Gays say that what makes their children uncomfortable is not homosexuality itself but society's intolerant attitude toward it. Conservatives counter that the discomfort comes from learning the useful lesson that a parent's life- style is immoral.
Social science cannot clearly answer whether gay parents produce gay children, and if so, whether the cause is environmental or genetic. University of Virginia professor Patterson, considered a leading researcher in the field, says she has reviewed 22 studies involving offspring of gays ranging from toddlers to adults. She found none convincing that the children had suffered or were more than normally inclined to be gay.

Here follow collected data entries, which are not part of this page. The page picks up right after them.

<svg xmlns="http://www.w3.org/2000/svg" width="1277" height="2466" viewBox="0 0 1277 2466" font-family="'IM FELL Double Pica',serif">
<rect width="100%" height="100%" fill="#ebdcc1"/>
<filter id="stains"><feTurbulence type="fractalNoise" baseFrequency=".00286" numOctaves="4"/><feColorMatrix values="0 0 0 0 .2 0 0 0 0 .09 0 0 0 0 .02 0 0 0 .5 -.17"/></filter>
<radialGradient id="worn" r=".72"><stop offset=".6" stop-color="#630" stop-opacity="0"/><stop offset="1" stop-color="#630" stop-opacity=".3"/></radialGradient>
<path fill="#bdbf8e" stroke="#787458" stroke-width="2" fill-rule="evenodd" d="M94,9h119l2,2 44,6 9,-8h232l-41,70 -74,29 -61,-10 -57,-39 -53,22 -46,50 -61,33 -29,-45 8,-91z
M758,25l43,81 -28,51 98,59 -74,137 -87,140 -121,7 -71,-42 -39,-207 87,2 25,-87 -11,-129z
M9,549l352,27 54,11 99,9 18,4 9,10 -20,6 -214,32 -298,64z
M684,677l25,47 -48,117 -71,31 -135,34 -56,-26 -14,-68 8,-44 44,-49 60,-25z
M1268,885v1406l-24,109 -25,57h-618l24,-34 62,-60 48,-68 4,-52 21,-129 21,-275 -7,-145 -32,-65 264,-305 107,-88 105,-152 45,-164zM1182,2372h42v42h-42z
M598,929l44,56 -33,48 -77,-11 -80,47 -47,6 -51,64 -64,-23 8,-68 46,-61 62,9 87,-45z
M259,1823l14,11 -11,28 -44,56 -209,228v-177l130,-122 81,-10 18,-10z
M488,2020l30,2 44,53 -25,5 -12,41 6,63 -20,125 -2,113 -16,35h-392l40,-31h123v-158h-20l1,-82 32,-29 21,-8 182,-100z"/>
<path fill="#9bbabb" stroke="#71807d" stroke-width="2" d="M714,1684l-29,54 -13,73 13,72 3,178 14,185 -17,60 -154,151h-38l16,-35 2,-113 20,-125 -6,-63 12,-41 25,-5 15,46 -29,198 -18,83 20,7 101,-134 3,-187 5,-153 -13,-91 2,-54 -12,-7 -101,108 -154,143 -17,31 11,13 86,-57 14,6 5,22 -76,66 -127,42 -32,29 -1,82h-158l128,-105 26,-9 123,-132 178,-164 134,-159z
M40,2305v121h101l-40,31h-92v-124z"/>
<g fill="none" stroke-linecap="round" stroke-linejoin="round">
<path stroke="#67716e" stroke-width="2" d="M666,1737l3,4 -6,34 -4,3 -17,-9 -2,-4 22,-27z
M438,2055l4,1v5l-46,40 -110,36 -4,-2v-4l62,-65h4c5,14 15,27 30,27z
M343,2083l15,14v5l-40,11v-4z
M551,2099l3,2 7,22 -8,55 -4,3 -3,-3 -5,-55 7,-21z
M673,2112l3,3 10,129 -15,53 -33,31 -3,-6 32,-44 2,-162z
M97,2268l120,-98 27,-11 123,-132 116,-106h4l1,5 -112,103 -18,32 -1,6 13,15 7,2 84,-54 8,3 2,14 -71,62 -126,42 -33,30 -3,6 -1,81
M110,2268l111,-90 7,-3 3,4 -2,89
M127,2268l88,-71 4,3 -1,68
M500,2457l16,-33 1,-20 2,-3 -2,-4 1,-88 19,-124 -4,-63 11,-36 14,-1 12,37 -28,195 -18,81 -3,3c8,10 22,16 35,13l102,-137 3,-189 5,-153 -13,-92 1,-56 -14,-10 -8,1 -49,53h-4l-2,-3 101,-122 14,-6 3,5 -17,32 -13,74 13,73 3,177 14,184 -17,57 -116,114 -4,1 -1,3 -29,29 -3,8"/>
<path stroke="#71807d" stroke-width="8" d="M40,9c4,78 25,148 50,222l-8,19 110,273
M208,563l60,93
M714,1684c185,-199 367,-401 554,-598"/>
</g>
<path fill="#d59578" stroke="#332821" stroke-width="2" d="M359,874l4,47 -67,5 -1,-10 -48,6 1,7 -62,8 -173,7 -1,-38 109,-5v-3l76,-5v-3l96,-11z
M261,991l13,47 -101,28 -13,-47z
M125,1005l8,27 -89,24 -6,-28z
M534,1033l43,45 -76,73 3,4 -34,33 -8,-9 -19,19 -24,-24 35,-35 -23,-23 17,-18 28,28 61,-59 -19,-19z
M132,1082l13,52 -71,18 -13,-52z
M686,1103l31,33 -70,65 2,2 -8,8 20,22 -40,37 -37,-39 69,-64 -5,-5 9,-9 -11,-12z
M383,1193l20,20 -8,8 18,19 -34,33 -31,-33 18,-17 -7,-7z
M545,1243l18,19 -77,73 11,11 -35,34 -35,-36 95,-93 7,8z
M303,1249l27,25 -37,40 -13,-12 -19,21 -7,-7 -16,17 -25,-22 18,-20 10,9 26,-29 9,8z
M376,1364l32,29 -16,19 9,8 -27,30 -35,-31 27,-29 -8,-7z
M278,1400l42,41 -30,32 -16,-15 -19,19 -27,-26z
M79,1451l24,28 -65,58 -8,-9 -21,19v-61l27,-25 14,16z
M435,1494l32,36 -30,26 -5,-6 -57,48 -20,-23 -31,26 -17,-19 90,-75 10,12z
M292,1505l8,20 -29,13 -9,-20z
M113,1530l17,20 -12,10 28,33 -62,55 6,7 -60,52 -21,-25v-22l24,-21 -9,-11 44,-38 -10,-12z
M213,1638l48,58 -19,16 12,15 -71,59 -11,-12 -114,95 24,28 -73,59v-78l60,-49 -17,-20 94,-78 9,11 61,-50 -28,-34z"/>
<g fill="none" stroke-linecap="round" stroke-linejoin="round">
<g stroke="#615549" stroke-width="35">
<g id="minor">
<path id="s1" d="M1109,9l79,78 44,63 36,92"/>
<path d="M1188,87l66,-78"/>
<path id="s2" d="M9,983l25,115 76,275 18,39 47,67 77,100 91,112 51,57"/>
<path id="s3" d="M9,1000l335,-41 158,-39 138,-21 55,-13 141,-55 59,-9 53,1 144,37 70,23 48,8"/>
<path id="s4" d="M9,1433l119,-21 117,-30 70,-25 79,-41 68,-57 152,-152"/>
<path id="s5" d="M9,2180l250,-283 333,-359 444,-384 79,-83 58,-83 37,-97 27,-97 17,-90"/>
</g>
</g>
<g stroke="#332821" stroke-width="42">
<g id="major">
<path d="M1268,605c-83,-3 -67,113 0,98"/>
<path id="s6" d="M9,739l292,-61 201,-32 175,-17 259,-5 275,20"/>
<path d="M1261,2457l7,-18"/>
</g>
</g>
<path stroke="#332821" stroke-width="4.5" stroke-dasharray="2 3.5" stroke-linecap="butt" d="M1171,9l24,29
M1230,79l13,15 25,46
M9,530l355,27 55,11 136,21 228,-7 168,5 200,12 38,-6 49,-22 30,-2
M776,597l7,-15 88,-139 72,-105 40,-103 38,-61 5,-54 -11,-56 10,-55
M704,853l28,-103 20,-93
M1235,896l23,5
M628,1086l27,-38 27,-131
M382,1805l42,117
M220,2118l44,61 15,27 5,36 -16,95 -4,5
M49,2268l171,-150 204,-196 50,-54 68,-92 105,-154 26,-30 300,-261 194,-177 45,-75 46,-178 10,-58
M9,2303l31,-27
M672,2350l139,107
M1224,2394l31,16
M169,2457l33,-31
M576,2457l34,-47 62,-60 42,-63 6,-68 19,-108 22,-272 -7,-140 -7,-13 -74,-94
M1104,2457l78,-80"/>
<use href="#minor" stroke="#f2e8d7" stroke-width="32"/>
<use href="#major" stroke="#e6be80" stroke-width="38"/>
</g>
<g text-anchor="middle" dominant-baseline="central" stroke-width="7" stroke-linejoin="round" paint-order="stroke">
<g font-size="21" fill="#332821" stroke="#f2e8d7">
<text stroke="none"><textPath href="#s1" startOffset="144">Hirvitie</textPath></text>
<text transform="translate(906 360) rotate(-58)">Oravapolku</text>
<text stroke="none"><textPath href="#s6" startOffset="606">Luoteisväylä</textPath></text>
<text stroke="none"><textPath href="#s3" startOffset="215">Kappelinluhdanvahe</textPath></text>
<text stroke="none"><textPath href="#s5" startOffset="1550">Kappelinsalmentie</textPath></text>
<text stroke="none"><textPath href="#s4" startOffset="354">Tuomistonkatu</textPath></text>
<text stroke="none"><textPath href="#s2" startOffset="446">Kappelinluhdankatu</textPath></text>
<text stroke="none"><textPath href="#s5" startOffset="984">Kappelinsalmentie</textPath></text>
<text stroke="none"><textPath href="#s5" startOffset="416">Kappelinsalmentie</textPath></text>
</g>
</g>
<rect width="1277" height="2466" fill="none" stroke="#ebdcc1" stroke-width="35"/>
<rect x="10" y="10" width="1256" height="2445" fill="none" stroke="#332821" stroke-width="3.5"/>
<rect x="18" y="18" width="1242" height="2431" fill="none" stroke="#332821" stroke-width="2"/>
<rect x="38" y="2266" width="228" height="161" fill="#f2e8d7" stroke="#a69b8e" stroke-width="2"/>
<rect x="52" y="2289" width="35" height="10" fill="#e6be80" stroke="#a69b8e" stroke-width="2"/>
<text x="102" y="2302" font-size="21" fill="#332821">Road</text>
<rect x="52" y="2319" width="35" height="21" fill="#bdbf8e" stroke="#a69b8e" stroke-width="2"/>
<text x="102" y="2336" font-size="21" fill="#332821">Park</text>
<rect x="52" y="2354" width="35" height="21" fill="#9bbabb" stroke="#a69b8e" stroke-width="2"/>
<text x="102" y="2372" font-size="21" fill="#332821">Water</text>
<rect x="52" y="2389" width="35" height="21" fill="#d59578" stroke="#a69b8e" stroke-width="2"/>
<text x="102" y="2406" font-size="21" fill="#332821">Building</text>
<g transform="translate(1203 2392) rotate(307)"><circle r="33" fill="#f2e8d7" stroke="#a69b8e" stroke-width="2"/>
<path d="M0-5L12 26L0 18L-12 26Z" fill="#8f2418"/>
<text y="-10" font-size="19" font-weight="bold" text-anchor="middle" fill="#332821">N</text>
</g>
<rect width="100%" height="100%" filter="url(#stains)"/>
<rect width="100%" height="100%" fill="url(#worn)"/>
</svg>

Says Patterson: "It's a question of ignorance or fear." Her own research includes studying the sexual identity, social skills and self-image of 37 children (average age: 6) of lesbians in the San Francisco area in 1990 and '91. "The basic finding," she says, "was that children of lesbian parents are developing much like children of heterosexual parents."
Conservatives discredit Patterson by pointing out that she is an acknowledged lesbian, with a presumed ideological interest in the subject she studies. They counter with the Family Research Institute study of 1983 and a further survey in Dallas in 1984. Of 5,162 respondents, only 17 reported having had a homosexual parent. Of those, 11 "explicitly attributed their sexual orientation, in part at least, to parental homosexuality." Even the people who conducted this survey concede that the sample was far too small to be reliable. Moreover, if recent research is right in suggesting a genetic basis for homosexuality, it may be that parental role models have little or no influence. Conservatives retort that common sense suggests children are apt to emulate Mom and Dad -- or Mom and Mom, or Dad and Dad.
Most people agree that a child is best off growing up in an intact family with two loving parents. Most heterosexuals, and even a lot of gays, think it is better if there is one parent of each gender. Rarely is that the choice. Custody battles arise because parents split up. Children available for adoption have already lost their birth parents. Children conceived by artificial insemination would not otherwise have been born. For Tyler Bottoms and countless children like him, abstract assumptions about bettering his future mean far less than the present pain and confusion of having his family at odds over him.